ABOUT THIS EXERCISE → Your answer should be an exact copy of the listing.

GIVEN ENTRIES →
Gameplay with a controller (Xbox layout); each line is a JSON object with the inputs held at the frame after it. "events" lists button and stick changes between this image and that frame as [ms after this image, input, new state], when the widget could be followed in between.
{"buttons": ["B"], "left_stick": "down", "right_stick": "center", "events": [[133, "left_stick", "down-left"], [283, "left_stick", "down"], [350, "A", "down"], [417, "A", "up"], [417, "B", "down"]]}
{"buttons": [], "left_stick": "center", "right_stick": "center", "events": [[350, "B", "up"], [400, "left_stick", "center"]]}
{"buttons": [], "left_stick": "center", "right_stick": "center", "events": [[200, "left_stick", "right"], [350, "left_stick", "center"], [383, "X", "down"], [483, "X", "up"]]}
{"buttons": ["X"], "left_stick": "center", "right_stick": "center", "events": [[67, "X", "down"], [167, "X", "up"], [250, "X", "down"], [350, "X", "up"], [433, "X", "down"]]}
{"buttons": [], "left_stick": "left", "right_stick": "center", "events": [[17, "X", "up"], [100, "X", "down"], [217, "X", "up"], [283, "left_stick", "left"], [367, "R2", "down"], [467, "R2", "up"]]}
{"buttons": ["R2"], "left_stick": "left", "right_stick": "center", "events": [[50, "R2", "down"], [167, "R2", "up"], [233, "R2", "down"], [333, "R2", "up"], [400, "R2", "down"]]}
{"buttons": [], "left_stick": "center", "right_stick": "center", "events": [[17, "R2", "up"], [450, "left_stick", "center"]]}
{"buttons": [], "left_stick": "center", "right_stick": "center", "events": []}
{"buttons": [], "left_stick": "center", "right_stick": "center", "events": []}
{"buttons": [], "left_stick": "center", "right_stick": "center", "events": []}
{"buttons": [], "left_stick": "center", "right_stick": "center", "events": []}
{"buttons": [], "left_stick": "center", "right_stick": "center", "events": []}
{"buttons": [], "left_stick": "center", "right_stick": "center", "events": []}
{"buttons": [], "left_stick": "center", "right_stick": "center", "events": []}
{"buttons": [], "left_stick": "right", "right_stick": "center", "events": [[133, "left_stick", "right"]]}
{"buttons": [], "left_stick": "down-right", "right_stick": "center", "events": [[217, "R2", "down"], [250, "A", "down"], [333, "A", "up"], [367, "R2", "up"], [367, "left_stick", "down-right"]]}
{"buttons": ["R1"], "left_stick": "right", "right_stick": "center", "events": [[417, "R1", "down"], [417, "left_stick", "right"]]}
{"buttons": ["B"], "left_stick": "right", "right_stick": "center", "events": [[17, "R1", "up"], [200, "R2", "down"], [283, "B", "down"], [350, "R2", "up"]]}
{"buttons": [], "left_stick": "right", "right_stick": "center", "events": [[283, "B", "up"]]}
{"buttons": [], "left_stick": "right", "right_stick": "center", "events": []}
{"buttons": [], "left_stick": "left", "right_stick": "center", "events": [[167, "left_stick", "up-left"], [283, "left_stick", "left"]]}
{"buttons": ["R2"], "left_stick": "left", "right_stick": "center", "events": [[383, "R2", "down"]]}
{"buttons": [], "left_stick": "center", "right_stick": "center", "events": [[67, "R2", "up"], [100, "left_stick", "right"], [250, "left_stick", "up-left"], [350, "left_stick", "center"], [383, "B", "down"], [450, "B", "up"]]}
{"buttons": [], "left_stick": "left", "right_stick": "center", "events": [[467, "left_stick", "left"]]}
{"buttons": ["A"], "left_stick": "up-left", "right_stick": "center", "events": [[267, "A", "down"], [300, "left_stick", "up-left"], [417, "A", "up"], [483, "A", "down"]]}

RESPONSE →
Gameplay with a controller (Xbox layout); each line is a JSON object with the inputs held at the frame after it. "events" lists button and stick changes between this image and that frame as [ms after this image, input, new state], when the widget could be followed in between.
{"buttons": ["B"], "left_stick": "down", "right_stick": "center", "events": [[133, "left_stick", "down-left"], [283, "left_stick", "down"], [350, "A", "down"], [417, "A", "up"], [417, "B", "down"]]}
{"buttons": [], "left_stick": "center", "right_stick": "center", "events": [[350, "B", "up"], [400, "left_stick", "center"]]}
{"buttons": [], "left_stick": "center", "right_stick": "center", "events": [[200, "left_stick", "right"], [350, "left_stick", "center"], [383, "X", "down"], [483, "X", "up"]]}
{"buttons": ["X"], "left_stick": "center", "right_stick": "center", "events": [[67, "X", "down"], [167, "X", "up"], [250, "X", "down"], [350, "X", "up"], [433, "X", "down"]]}
{"buttons": [], "left_stick": "left", "right_stick": "center", "events": [[17, "X", "up"], [100, "X", "down"], [217, "X", "up"], [283, "left_stick", "left"], [367, "R2", "down"], [467, "R2", "up"]]}
{"buttons": ["R2"], "left_stick": "left", "right_stick": "center", "events": [[50, "R2", "down"], [167, "R2", "up"], [233, "R2", "down"], [333, "R2", "up"], [400, "R2", "down"]]}
{"buttons": [], "left_stick": "center", "right_stick": "center", "events": [[17, "R2", "up"], [450, "left_stick", "center"]]}
{"buttons": [], "left_stick": "center", "right_stick": "center", "events": []}
{"buttons": [], "left_stick": "center", "right_stick": "center", "events": []}
{"buttons": [], "left_stick": "center", "right_stick": "center", "events": []}
{"buttons": [], "left_stick": "center", "right_stick": "center", "events": []}
{"buttons": [], "left_stick": "center", "right_stick": "center", "events": []}
{"buttons": [], "left_stick": "center", "right_stick": "center", "events": []}
{"buttons": [], "left_stick": "center", "right_stick": "center", "events": []}
{"buttons": [], "left_stick": "right", "right_stick": "center", "events": [[133, "left_stick", "right"]]}
{"buttons": [], "left_stick": "down-right", "right_stick": "center", "events": [[217, "R2", "down"], [250, "A", "down"], [333, "A", "up"], [367, "R2", "up"], [367, "left_stick", "down-right"]]}
{"buttons": ["R1"], "left_stick": "right", "right_stick": "center", "events": [[417, "R1", "down"], [417, "left_stick", "right"]]}
{"buttons": ["B"], "left_stick": "right", "right_stick": "center", "events": [[17, "R1", "up"], [200, "R2", "down"], [283, "B", "down"], [350, "R2", "up"]]}
{"buttons": [], "left_stick": "right", "right_stick": "center", "events": [[283, "B", "up"]]}
{"buttons": [], "left_stick": "right", "right_stick": "center", "events": []}
{"buttons": [], "left_stick": "left", "right_stick": "center", "events": [[167, "left_stick", "up-left"], [283, "left_stick", "left"]]}
{"buttons": ["R2"], "left_stick": "left", "right_stick": "center", "events": [[383, "R2", "down"]]}
{"buttons": [], "left_stick": "center", "right_stick": "center", "events": [[67, "R2", "up"], [100, "left_stick", "right"], [250, "left_stick", "up-left"], [350, "left_stick", "center"], [383, "B", "down"], [450, "B", "up"]]}
{"buttons": [], "left_stick": "left", "right_stick": "center", "events": [[467, "left_stick", "left"]]}
{"buttons": ["A"], "left_stick": "up-left", "right_stick": "center", "events": [[267, "A", "down"], [300, "left_stick", "up-left"], [417, "A", "up"], [483, "A", "down"]]}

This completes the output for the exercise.